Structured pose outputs
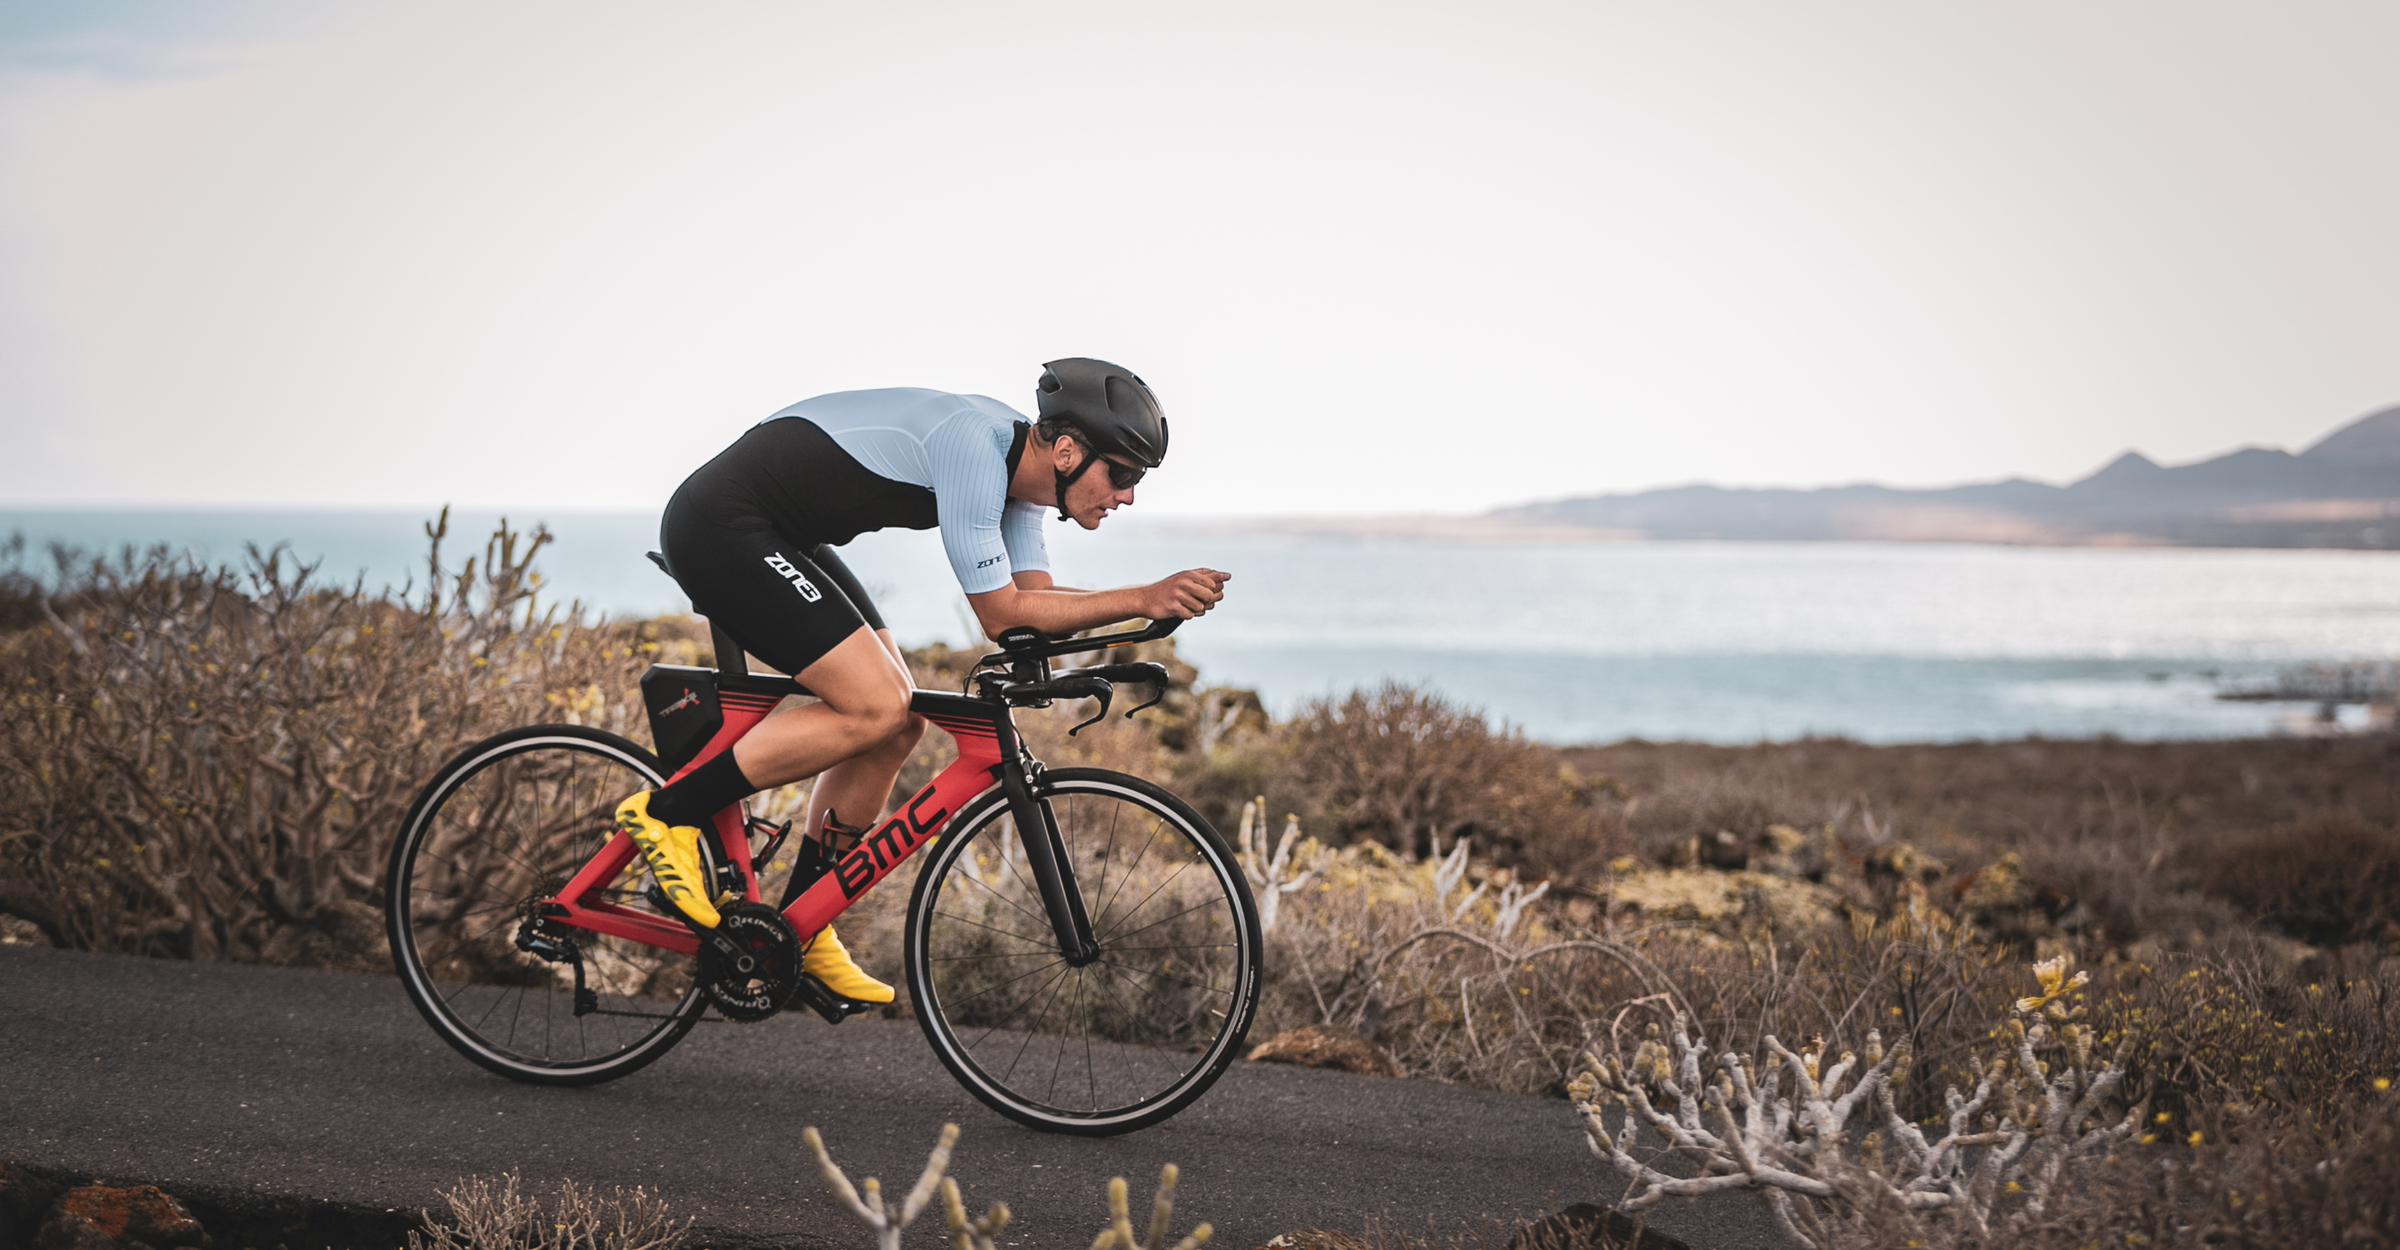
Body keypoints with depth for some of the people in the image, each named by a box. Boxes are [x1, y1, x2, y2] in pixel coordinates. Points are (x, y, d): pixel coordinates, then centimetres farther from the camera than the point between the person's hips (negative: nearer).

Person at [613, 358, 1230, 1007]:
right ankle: (667, 811, -8)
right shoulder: (973, 443, -24)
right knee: (875, 711, -18)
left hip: (777, 537, 11)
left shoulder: (1017, 463, 5)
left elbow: (1036, 600, 6)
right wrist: (1139, 600, -22)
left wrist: (1154, 599, -10)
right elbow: (1000, 614, -20)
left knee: (899, 722, 6)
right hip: (721, 523, -11)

▸ Work request:
Which lines of the records above contain the word "right"? Report each one.

▸ Response to this task:
right ankle: (667, 811, -8)
right shoulder: (973, 443, -24)
right knee: (875, 711, -18)
right wrist: (1139, 600, -22)
right elbow: (1000, 614, -20)
right hip: (721, 523, -11)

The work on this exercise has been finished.